▶ **WORK ITEM**: Copy out the data below with "decimals" replaced by "digits" and everything else unchanged. Leave out the pictures.
════
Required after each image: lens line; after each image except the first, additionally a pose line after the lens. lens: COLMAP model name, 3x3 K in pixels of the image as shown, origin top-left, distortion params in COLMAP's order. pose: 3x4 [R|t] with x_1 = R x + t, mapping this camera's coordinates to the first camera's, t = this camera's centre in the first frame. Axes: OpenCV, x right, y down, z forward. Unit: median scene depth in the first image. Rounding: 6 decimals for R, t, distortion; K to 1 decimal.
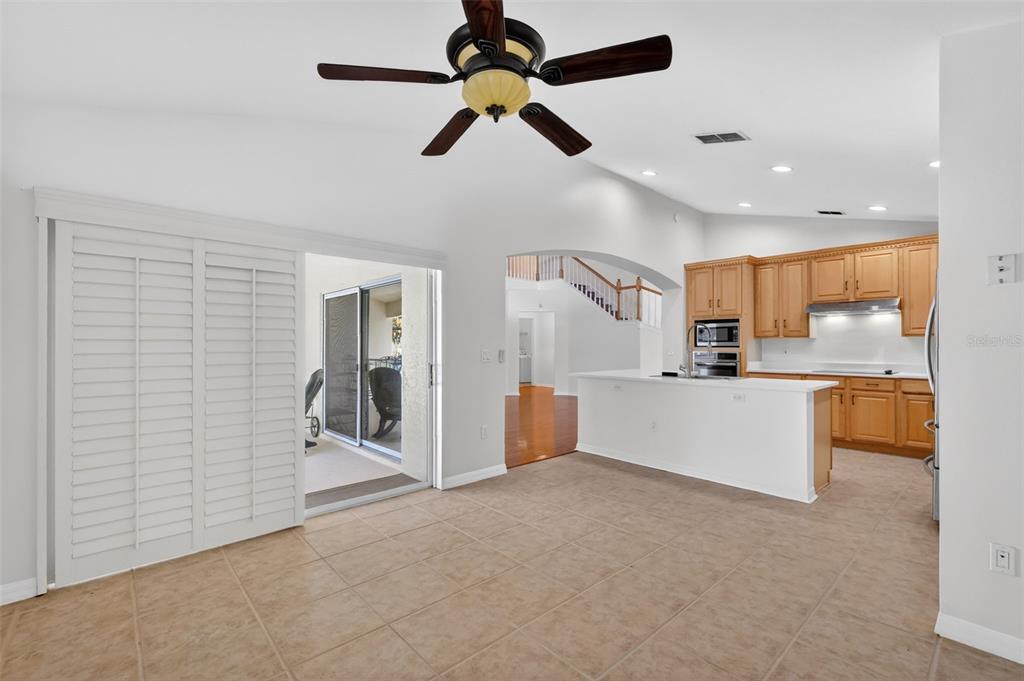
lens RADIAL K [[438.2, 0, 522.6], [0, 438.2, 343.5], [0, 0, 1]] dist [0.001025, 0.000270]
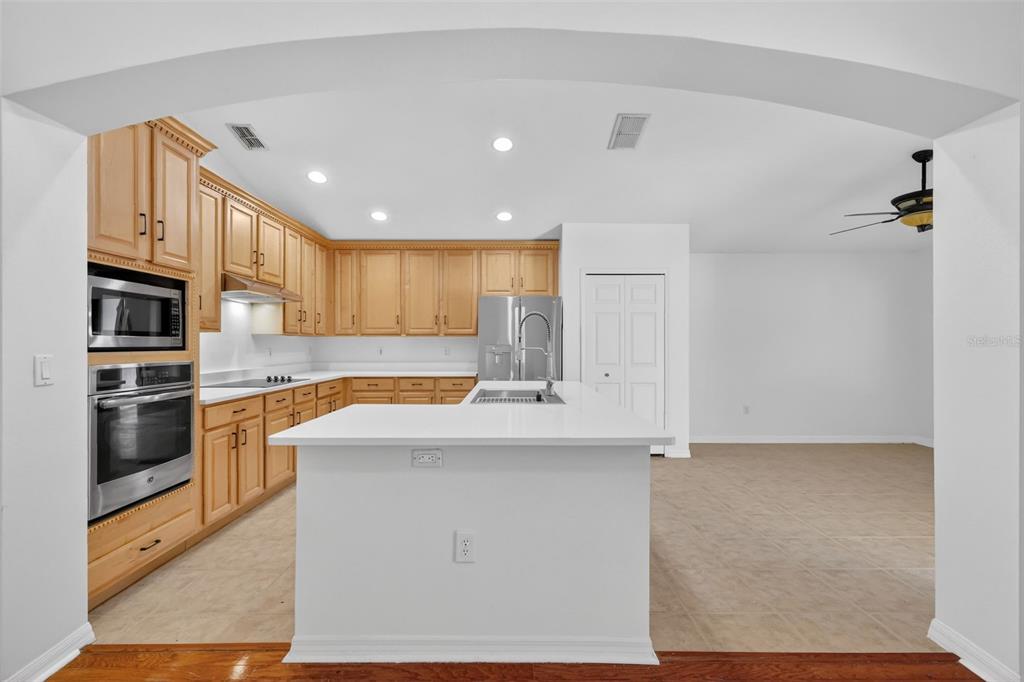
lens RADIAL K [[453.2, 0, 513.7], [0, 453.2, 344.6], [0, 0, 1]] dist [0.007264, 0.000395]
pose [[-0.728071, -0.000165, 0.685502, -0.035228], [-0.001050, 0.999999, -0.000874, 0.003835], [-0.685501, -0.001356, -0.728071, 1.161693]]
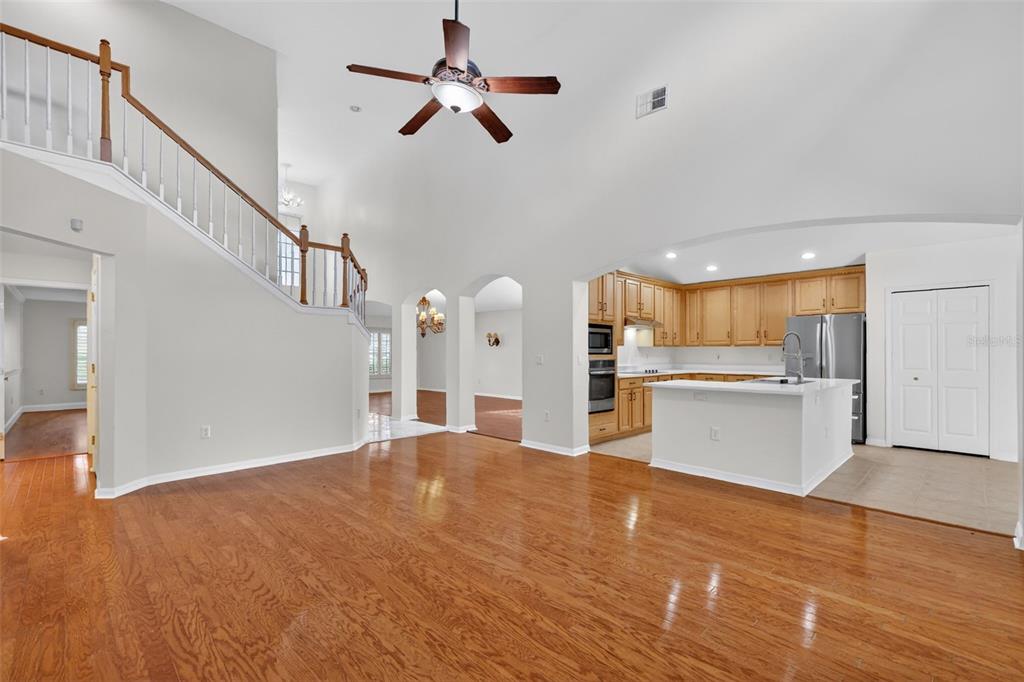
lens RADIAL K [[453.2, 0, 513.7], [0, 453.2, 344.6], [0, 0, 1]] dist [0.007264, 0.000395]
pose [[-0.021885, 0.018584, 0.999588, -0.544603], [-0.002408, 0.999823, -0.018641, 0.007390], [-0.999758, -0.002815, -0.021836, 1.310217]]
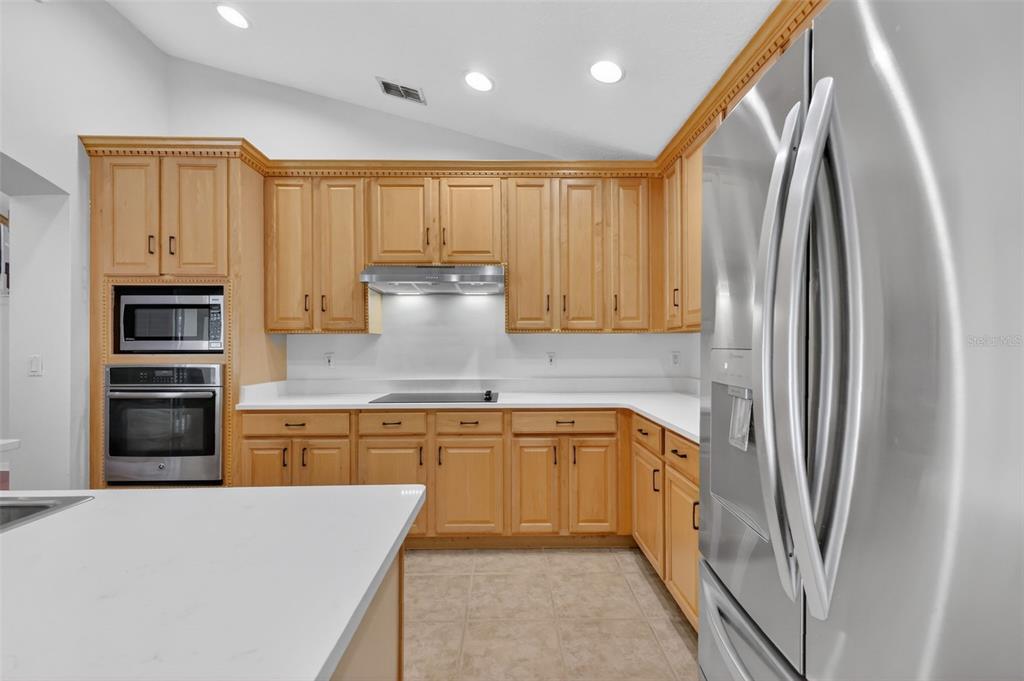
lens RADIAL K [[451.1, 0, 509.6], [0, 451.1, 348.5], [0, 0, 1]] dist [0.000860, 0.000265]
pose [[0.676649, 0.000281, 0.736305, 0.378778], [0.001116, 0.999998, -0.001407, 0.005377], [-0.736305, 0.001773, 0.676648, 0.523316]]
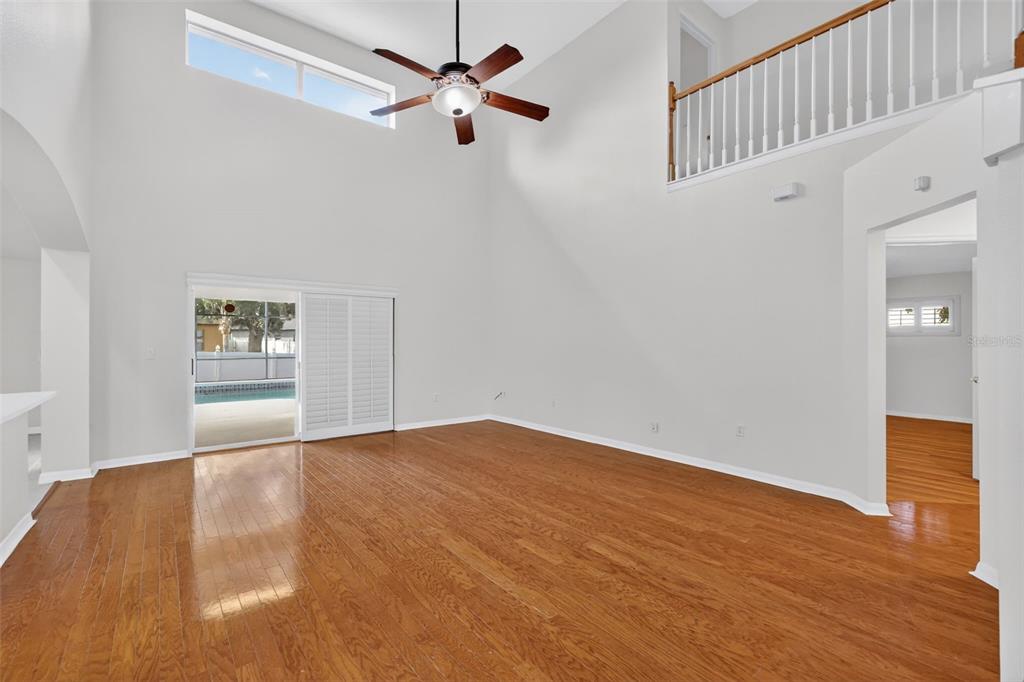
════
▶ **ANSWER BELOW**:
Required after each image: lens line; after each image except the first, additionally a pose line after the lens. lens: COLMAP model name, 3x3 K in pixels of the image as shown, origin top-left, distortion params in COLMAP's order. pose: 3x4 [R|t] with x_1 = R x + t, mapping this camera's coordinates to the first camera's, t = this camera's centre in the first frame. Axes: OpenCV, x right, y down, z forward. Unit: median scene depth in the first image. Rounding: 6 digits for R, t, distortion; K to 1 decimal.
lens RADIAL K [[438.2, 0, 522.6], [0, 438.2, 343.5], [0, 0, 1]] dist [0.001025, 0.000270]
lens RADIAL K [[453.2, 0, 513.7], [0, 453.2, 344.6], [0, 0, 1]] dist [0.007264, 0.000395]
pose [[-0.728071, -0.000165, 0.685502, -0.035228], [-0.001050, 0.999999, -0.000874, 0.003835], [-0.685501, -0.001356, -0.728071, 1.161693]]
lens RADIAL K [[453.2, 0, 513.7], [0, 453.2, 344.6], [0, 0, 1]] dist [0.007264, 0.000395]
pose [[-0.021885, 0.018584, 0.999588, -0.544603], [-0.002408, 0.999823, -0.018641, 0.007390], [-0.999758, -0.002815, -0.021836, 1.310217]]
lens RADIAL K [[451.1, 0, 509.6], [0, 451.1, 348.5], [0, 0, 1]] dist [0.000860, 0.000265]
pose [[0.676649, 0.000281, 0.736305, 0.378778], [0.001116, 0.999998, -0.001407, 0.005377], [-0.736305, 0.001773, 0.676648, 0.523316]]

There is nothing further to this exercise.